According to Kirk Kramer and Preeta Nayak at Bridgespan, the greatest challenge nonprofits face after resource constraints is leadership development. More often than not, leadership development is considered only when its time for a succession and by then its often too late.
The “Nonprofit Leadership Development: What’s Your “Plan A” Guide for Growing Future Leaders” as created by Bridgespan and referenced by American Express CEO Ken Chenault lays out a “Plan A” for treating leadership development as an ongoing process versus crisis response method.
“Plan A” is a three year road map which lays out an organizations leadership needs, identifies potential future leaders and works towards strengthening ad developing those leaders capabilities over an extended period of time. The top 5 processes are outlined below:
Engaging Senior Leaders
Senior leaders need to be held accountable for their development efforts. The CEOs need to directly represent the importance of leadership development and set expectations for the team. They can start by training and developing their direct team and the asking and expecting that they do the same for their teams beyond. This trickle down will set the bar through the organization and provide training and support to every group within every group.
Mapping Out the Future Leadership Team
Organizations need to systematically plan and strategize what the future leaders of the organization need in order to be as successful as possible in fulfilling the organizations strategy and goals. By assessing what competencies potential future leaders need, current leaders and put forth plans to adequately train those with high potential for those roles.
Developing Future Leaders
Based off of research, leaders are shown to have the most effective development when they have had a mix of 70% on the job learning, 20% time with coaches and mentors and 10% formal training. While most nonprofits do provide their staff “stretch” opportunities, it is beneficial to be systematic in doing so, consciously building the right skills in the right people over a period of time.
Filling Gaps with New Talent
Despite full planning, you can’t always find leaders from within the organization.
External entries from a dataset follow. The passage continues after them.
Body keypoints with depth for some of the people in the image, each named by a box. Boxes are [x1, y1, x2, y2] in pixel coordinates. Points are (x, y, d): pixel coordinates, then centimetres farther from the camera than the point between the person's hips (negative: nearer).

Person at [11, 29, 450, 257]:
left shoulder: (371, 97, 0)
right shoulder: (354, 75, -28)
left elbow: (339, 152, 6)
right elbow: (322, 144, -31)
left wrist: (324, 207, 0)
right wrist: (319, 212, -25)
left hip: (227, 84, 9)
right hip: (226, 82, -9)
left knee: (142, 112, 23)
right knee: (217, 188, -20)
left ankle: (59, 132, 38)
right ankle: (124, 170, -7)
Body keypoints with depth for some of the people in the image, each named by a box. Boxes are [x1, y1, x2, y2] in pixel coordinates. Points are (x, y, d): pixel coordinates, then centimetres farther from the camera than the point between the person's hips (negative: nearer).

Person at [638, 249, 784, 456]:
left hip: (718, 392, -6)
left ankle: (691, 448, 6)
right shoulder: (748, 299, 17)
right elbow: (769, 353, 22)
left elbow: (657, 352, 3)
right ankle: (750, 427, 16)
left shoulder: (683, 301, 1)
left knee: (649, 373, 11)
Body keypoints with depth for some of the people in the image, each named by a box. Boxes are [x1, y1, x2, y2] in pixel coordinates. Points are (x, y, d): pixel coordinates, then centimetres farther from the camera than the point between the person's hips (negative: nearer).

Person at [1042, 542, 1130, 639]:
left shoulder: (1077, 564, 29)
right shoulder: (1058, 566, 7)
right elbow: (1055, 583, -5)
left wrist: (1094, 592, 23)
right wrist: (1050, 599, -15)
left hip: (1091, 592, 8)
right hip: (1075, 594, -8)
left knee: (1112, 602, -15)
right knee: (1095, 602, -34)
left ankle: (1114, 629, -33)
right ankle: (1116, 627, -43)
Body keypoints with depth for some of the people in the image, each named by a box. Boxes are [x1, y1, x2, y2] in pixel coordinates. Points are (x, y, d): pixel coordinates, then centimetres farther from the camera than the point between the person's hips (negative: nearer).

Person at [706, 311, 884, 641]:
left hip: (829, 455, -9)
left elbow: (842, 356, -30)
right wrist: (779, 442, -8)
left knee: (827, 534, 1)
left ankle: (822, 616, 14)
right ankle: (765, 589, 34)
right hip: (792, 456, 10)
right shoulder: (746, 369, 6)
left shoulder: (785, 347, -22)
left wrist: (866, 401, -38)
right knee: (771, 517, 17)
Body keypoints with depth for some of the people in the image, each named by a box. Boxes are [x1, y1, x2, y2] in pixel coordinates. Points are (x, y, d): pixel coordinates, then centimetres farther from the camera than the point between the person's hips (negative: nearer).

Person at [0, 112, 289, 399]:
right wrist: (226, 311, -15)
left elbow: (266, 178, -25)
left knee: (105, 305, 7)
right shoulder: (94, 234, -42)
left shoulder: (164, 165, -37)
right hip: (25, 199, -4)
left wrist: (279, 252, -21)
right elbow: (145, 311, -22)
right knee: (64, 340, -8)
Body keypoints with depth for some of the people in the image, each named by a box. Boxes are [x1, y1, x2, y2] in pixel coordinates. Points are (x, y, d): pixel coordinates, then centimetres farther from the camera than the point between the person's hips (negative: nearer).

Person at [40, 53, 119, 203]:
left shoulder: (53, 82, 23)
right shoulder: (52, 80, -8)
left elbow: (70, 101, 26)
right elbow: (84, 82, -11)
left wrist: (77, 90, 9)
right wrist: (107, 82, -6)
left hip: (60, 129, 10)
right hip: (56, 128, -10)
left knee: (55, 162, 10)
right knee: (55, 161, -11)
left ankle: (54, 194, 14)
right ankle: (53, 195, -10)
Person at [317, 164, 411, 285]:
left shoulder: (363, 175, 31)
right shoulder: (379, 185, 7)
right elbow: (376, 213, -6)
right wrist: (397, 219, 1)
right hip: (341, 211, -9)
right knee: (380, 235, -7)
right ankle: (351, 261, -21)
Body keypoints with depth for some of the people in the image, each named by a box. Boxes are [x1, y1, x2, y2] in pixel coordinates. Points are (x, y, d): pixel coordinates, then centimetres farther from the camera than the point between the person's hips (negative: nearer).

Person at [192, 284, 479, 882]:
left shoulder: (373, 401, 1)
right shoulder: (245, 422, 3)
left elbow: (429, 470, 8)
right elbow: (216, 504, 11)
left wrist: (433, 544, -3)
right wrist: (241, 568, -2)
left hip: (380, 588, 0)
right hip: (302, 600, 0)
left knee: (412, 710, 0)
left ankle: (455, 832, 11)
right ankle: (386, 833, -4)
At this point it’s important to have a plan to properly and wholly train and integrate new leaders to best prepare them for success in their new roles.
Monitoring and Improving the Process of Developing Leaders
The best way for nonprofits to track and measure their progress is to gather data and keep track of their progress and make adjustments as they come along.
Overall, developing future leaders is about how the organization goes about planning and training and committing to developing its staff for the future and beyond.